Foreign hackers backed by a well-resourced government are likely to attempt exploiting a critical vulnerability in a host and VPN and firewall products sold by Palo Alto Networks, officials in the US federal government warned on Tuesday.
In worst-case scenarios, the security vendor said in a post, the flaw allows unauthorized people to log in to networks as administrators. With those privileges, attackers could install software of their choice or carry out other malicious actions that have serious consequences. The vulnerability, tracked as CVE-2020-2021, can be exploited when an authentication mechanism known as Security Assertion Markup Language is used to validate that users gave the proper permission to access a network. Attackers must also have Internet access to an affected server.

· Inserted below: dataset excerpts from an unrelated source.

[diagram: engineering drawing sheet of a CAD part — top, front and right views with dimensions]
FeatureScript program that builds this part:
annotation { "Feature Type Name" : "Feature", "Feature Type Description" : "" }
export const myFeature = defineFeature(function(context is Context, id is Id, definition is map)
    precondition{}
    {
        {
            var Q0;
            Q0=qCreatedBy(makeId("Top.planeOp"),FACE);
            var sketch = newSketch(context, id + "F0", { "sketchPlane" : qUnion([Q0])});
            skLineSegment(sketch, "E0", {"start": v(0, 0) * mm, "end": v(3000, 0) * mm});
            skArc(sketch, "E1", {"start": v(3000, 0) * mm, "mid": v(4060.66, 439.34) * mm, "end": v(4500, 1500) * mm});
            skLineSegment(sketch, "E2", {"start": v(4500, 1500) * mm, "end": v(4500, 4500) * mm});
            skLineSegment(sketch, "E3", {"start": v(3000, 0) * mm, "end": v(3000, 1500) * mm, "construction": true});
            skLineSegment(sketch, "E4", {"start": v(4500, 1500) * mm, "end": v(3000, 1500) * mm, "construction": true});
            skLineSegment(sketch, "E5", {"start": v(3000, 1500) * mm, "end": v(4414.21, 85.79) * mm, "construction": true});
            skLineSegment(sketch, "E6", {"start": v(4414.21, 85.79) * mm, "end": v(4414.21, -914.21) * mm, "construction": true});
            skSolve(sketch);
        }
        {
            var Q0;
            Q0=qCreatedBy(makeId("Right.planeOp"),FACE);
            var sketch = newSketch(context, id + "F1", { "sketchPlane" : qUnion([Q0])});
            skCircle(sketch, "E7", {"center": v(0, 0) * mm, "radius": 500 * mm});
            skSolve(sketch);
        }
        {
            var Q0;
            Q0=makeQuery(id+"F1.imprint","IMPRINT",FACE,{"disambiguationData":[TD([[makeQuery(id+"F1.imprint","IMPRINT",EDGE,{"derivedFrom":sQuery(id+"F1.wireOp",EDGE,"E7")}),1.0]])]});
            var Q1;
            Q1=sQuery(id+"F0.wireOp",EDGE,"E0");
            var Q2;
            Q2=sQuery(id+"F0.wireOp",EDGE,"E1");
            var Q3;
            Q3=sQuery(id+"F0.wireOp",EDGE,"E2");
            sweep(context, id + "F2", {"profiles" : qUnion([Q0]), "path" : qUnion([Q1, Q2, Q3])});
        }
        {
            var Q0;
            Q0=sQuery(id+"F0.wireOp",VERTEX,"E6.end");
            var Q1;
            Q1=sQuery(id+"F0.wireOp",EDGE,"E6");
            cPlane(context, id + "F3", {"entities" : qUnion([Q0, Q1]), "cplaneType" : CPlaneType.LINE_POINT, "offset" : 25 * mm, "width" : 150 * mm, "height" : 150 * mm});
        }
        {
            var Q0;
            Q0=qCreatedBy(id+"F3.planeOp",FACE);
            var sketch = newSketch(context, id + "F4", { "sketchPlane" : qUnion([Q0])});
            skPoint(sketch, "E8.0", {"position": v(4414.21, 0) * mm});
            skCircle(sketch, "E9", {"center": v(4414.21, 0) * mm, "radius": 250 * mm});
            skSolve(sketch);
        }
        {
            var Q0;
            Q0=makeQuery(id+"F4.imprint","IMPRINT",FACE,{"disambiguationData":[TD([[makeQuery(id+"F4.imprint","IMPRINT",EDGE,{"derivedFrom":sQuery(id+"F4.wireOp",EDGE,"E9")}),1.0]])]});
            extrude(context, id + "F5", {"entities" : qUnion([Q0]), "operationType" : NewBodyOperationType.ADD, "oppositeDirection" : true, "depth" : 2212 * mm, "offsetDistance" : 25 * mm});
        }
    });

Shortly after Palo Alto Networks issued the advisory, the official Twitter account for the US Cybersecurity and Infrastructure Security Agency warned that the vulnerability is likely to be exploited in the wild by APTs, short for advanced persistent threats. APT is the term many researchers use for sophisticated hacker groups that attempt to breach select targets of interest over extended periods of time.
“Please patch all devices affected by CVE-2020-2021 immediately, especially if SAML is in use,” the agency warned on Twitter. “Foreign APTs will likely attempt exploit soon. We appreciate @PaloAltoNtwks’ proactive response to this vulnerability.”
The vulnerability can be exploited only when authentication is enabled and the validate identity provider certificate option is disabled. In that case, the affected Palo Networks products fail to properly verify signatures. The failure is the result of flaws in PAN-OS SAML. Vulnerable releases are PAN-OS 9.1, PAN-OS 9.0 earlier then 9.0.9, PAN-OS 8.1 versions earlier than PAN-OS 8.1.15, and all versions of PAN-OS 8.0. PAN-OS 7.1 is unaffected.
The devices normally require admins to supply a password and a second factor of authentication such as a temporary password generated on the fly. The vulnerabilities allow attackers to bypass this requirement so that they gain the same access and control. Palo Alto Networks’ advisory read:
In the case of GlobalProtect Gateways, GlobalProtect Portal, Clientless VPN, Captive Portal, and Prisma Access, an unauthenticated attacker with network access to the affected servers can gain access to protected resources if allowed by configured authentication and Security policies. There is no impact on the integrity and availability of the gateway, portal, or VPN server. An attacker cannot inspect or tamper with sessions of regular users. In the worst case, this is a critical severity vulnerability with a CVSS Base Score of 10.0 (CVSS:3.1/AV:N/AC:L/PR:N/UI:N/S:C/C:H/I:H/A:N).
In the case of PAN-OS and Panorama web interfaces, this issue allows an unauthenticated attacker with network access to the PAN-OS or Panorama web interfaces to log in as an administrator and perform administrative actions. In the worst-case scenario, this is a critical severity vulnerability with a CVSS Base Score of 10.0 (CVSS:3.1/AV:N/AC:L/PR:N/UI:N/S:C/C:H/I:H/A:H). If the web interfaces are only accessible to a restricted management network, then the issue is lowered to a CVSS Base Score of 9.6 (CVSS:3.1/AV:A/AC:L/PR:N/UI:N/S:C/C:H/I:H/A:H).
The company issued a knowledge-base article that explains how to check for vulnerable configurations and, if found, specific actions required to fix them. The fixes are available in PAN-OS 8.1.15, PAN-OS 9.0.9, PAN-OS 9.1.3, and all later versions.
To check if a vulnerable firewall uses SAML authentication, admins can inspect Device > Server Profiles > SAML Identity Provider. For Palo Alto Networks’ Panorama administrator, admins should see the configuration under Panorama > Server Profiles > SAML Identity Provider. Checking whether SAML authentication is turned on for firewalls managed by Panorama involves inspecting Device > [template] >Server Profiles > SAML Identity Provider. Any unauthorized access will be documented in system logs.
CISA’s alarm stems from the vulnerability carrying a maximum score on the CSSv3 severity scale of 10. Researchers reserve the score for vulnerabilities that are easy to exploit and require a relatively little amount of hacking savvy. The high score is also used when stakes are high—such as in cases where core security can be bypassed and where attacks can be remotely carried out, i.e., over the Internet.
When updating affected devices, people should ensure that the signing certificate for their SAML identity provider is configured as the “Identity Provider Certificate” before upgrading to ensure that users of the device can continue to authenticate successfully, according to Palo Alto.
Palo Alto Networks said it has no evidence the flaw is being actively exploited. Still, Tuesday’s advisory explaining the basics of the flaw, combined with the assessment in-the-wild exploits are likely to follow, means admins have a limited Window of opportunity to secure their systems.